Keele University plans to split the management and funding of its teaching and research, and to make its academics negotiate every year how much time they can spend on each.
The proposals are part of a ten-year programme of radical development that Keele's managers say is a necessary response to government higher education policy.
A consultation document issued to staff last week proposes that all of Keele's research should be clustered into new cross-disciplinary "research institutes", while courses should be reorganised into larger "programme groups", which may span several schools and departments.
The document explains: "The environment in which research flourishes is different from that in which excellent teaching is delivered, though there are some overlaps.
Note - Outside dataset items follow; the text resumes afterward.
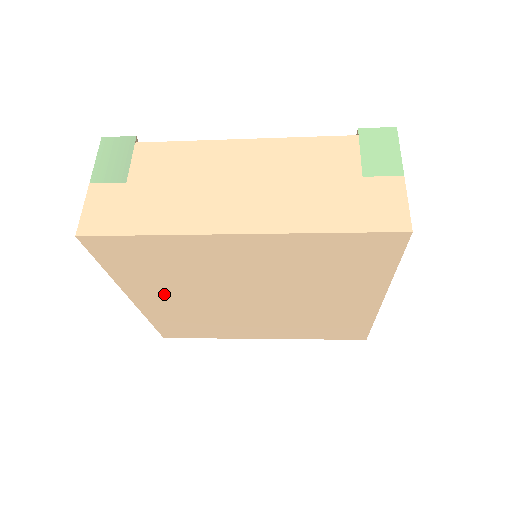
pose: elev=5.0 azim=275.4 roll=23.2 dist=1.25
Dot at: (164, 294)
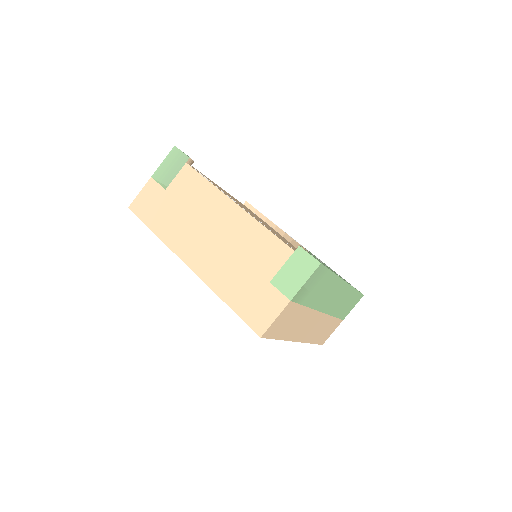
Dot at: occluded
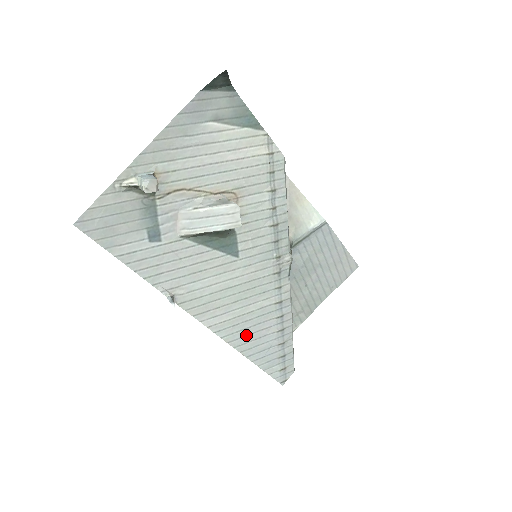
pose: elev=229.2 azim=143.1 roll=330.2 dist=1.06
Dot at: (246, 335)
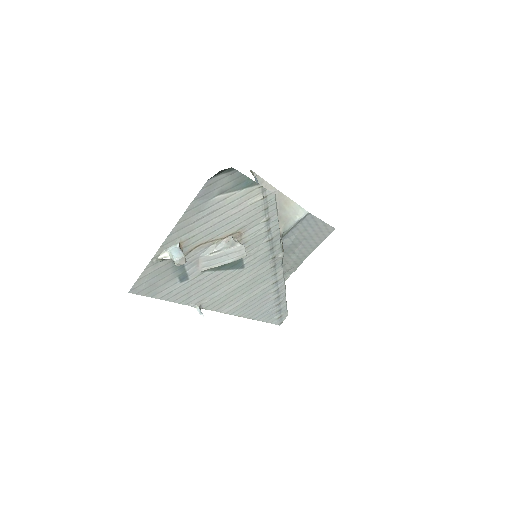
Dot at: (252, 308)
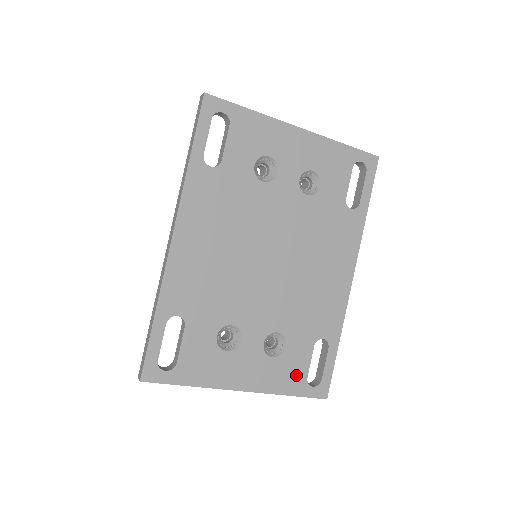
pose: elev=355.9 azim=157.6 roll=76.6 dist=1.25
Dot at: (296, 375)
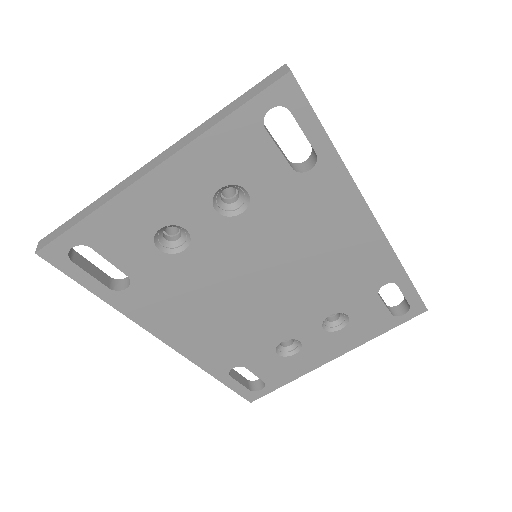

Keele may be more advantaged in separating out the organisation of research and teaching across the university."
Cross-subsidy of funding between teaching and research will be kept to a minimum under the proposed new regime.
The document says: "The effect will be that staff time for conducting research and enterprise will be clearly identified and protected, which is essential to maintaining the university's overall research and enterprise profile."
Staff would become members of the research institutes "on criteria to be determined", it says.
Institute members would be given a percentage of time to spend on research, which would vary from year to year, normally reflecting the amount of research income they brought in.
Academic union leaders at Keele warned that this could leave some staff permanently locked out of research activity.
Peter Fletcher, president of the Association of University Teachers at Keele, said: "Some may be trapped in a teaching-only role for the rest of theirI career at Keele."
Vice-chancellor Janet Finch said: "Some people will say every member of staff should be part of an institute, while others will argue that we should invest in our strengths and not try to do everything. I want to see what comes out of the consultation."
Professor Finch said she was "still 100 per cent committed to the intellectual linkage between teaching and research". But the proposed changes were needed to allow Keele to continue to grow, improve its research standing, and respond flexibly to external requirements for greater scrutiny and more selective funding.
The consultation document says the changes will also help position Keele to take advantage of new opportunities, including a proposal to partner the University of Gloucestershire and Harper Adams University College in creating a new federal "University of the Marches" in Shropshire and Herefordshire.
Professor Finch said this proposal was still in its early stages, adding that a vision document and business plan were being drawn up. The Higher Education Funding Council for England is co-funding a feasibility study.